J’imagine déjà le bougre dans mon bureau, me tenant la jambe avec ténacité.

 –  Vous savez, les éléments du dossier se suffisent à eux-mêmes et c’est la commission qui prendra la décision finale.

 –  Dans ce cas, vous pourrez leur parler de moi. Et puis, mettre un visage sur un projet, c’est concret, plus humain.

Je pense déjà à la beuverie de ce soir et je mets en place une mesure d’extraction :

 –  Je vais en parler à ma hiérarchie, nous reviendrons vers vous selon nos disponibilités.

Il comprend très bien ce qu’il se passe et me balance :

 –  Ok, t’as intérêt de me recevoir mon gars. Nous on va pas te lâcher.

Il sait que je sais qui ils sont. Je ne veux pas relever la menace, m’offusquer. Cela pourrait temporiser les choses car, effectivement, il y a peu de chance qu’ils lâchent l’affaire.
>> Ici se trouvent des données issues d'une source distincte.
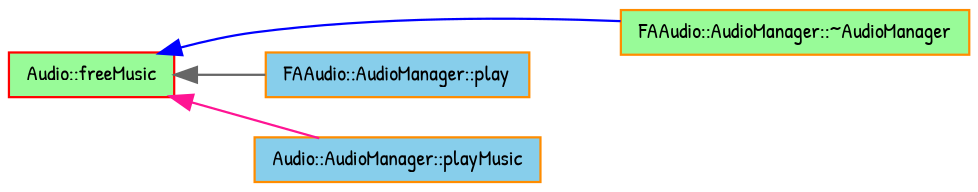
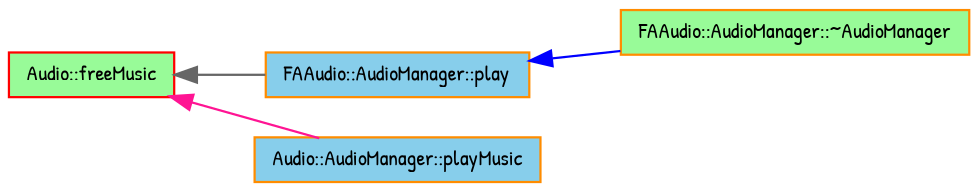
  digraph {
    fontname="Patrick Hand"
    rankdir=LR
    node [color=darkorange fillcolor=palegreen fontname="Patrick Hand" fontsize=10 shape=record style=filled]
    edge [dir=back fontname="Patrick Hand" fontsize=10 labelfontname=Helvetica labelfontsize=10 style=solid]
    n1 [color=red fontcolor=black height=0.2 label="Audio::freeMusic" width=0.4]
    n2 [height=0.2 label="FAAudio::AudioManager::~AudioManager" width=0.4]
    n3 [fillcolor=skyblue height=0.2 label="FAAudio::AudioManager::play" width=0.4]
    n4 [fillcolor=skyblue height=0.2 label="Audio::AudioManager::playMusic" width=0.4]
-   n1 -> n2 [color=blue]
+   n3 -> n2 [color=blue]
    n1 -> n3 [color=gray40]
    n1 -> n4 [color=deeppink]
  }
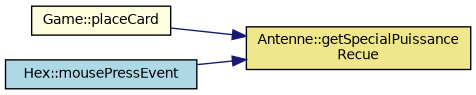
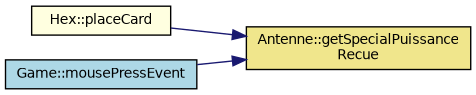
  digraph {
    rankdir=RL
    node [color=black fontname=Helvetica fontsize=10 shape=record style=filled]
    edge [color=midnightblue dir=back fontname=Helvetica fontsize=10 labelfontname=Helvetica labelfontsize=10 style=solid]
    n1 [fillcolor=khaki fontcolor=black height=0.2 label="Antenne::getSpecialPuissance\lRecue" width=0.4]
-   n2 [fillcolor=lightyellow height=0.2 label="Game::placeCard" width=0.4]
-   n3 [fillcolor=lightblue height=0.2 label="Hex::mousePressEvent" width=0.4]
+   n2 [fillcolor=lightyellow height=0.2 label="Hex::placeCard" width=0.4]
+   n3 [fillcolor=lightblue height=0.2 label="Game::mousePressEvent" width=0.4]
    n1 -> n2
    n1 -> n3
  }
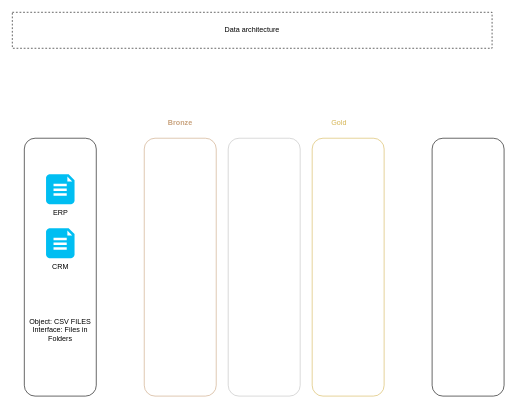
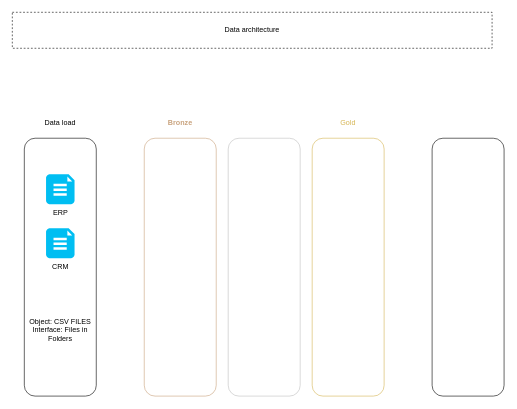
  <mxCell id="0" />
  <mxCell id="1" parent="0" />
  <mxCell id="2" value="Data architecture" style="rounded=0;whiteSpace=wrap;html=1;dashed=1;" vertex="1" parent="1"><mxGeometry x="20" y="20" width="800" height="60" as="geometry" /></mxCell>
  <mxCell id="3" value="" style="rounded=1;whiteSpace=wrap;html=1;" vertex="1" parent="1"><mxGeometry x="40" y="230" width="120" height="430" as="geometry" /></mxCell>
+ <mxCell id="4" value="Data load" style="rounded=0;whiteSpace=wrap;html=1;fillColor=none;strokeColor=none;" vertex="1" parent="1"><mxGeometry x="40" y="190" width="120" height="30" as="geometry" /></mxCell>
  <mxCell id="5" value="" style="rounded=1;whiteSpace=wrap;html=1;strokeColor=#C9A37E;" vertex="1" parent="1"><mxGeometry x="240" y="230" width="120" height="430" as="geometry" /></mxCell>
  <mxCell id="6" value="&lt;span style=&quot;background-color: light-dark(#ffffff, var(--ge-dark-color, #121212));&quot;&gt;&lt;font style=&quot;color: rgb(201, 163, 126);&quot;&gt;Bronze&lt;/font&gt;&lt;/span&gt;" style="rounded=0;whiteSpace=wrap;html=1;fillColor=none;strokeColor=none;fontStyle=1" vertex="1" parent="1"><mxGeometry x="240" y="190" width="120" height="30" as="geometry" /></mxCell>
  <mxCell id="7" value="" style="rounded=1;whiteSpace=wrap;html=1;strokeColor=#BFBFBF;" vertex="1" parent="1"><mxGeometry x="380" y="230" width="120" height="430" as="geometry" /></mxCell>
  <mxCell id="8" value="" style="rounded=1;whiteSpace=wrap;html=1;strokeColor=#D6B656;" vertex="1" parent="1"><mxGeometry x="520" y="230" width="120" height="430" as="geometry" /></mxCell>
- <mxCell id="9" value="&lt;font style=&quot;color: rgb(214, 182, 86);&quot;&gt;Gold&lt;/font&gt;" style="rounded=0;whiteSpace=wrap;html=1;fillColor=none;strokeColor=none;" vertex="1" parent="1"><mxGeometry x="505" y="190" width="120" height="30" as="geometry" /></mxCell>
+ <mxCell id="9" value="&lt;font style=&quot;color: rgb(214, 182, 86);&quot;&gt;Gold&lt;/font&gt;" style="rounded=0;whiteSpace=wrap;html=1;fillColor=none;strokeColor=none;" vertex="1" parent="1"><mxGeometry x="520" y="190" width="120" height="30" as="geometry" /></mxCell>
  <mxCell id="10" value="" style="rounded=1;whiteSpace=wrap;html=1;strokeColor=#000000;" vertex="1" parent="1"><mxGeometry x="720" y="230" width="120" height="430" as="geometry" /></mxCell>
  <mxCell id="11" value="ERP" style="verticalLabelPosition=bottom;html=1;verticalAlign=top;align=center;strokeColor=none;fillColor=#00BEF2;shape=mxgraph.azure.file_2;pointerEvents=1;" vertex="1" parent="1"><mxGeometry x="76.25" y="290" width="47.5" height="50" as="geometry" /></mxCell>
  <mxCell id="12" value="CRM&lt;div&gt;&lt;br&gt;&lt;/div&gt;" style="verticalLabelPosition=bottom;html=1;verticalAlign=top;align=center;strokeColor=none;fillColor=#00BEF2;shape=mxgraph.azure.file_2;pointerEvents=1;" vertex="1" parent="1"><mxGeometry x="76.25" y="380" width="47.5" height="50" as="geometry" /></mxCell>
  <mxCell id="13" value="Object: CSV FILES&lt;div&gt;Interface: Files in Folders&lt;/div&gt;" style="rounded=0;whiteSpace=wrap;html=1;fillColor=none;strokeColor=none;align=center;" vertex="1" parent="1"><mxGeometry x="40" y="500" width="120" height="100" as="geometry" /></mxCell>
Mais je suis pressé et je conclue :

 –  Au revoir monsieur.

Le téléphone raccroché, j’éteins tout. J’esquive les « bon weekend », « j’espère qu’il va faire beau » et autres « tu vas faire quoi ? » et je tape une pointe de champion en direction de la sortie. Une fois dehors, je sens déjà ma poitrine moins contrainte et l’énergie affluer. Ce soir j’ai rendez-vous avec Picks au Brasilia.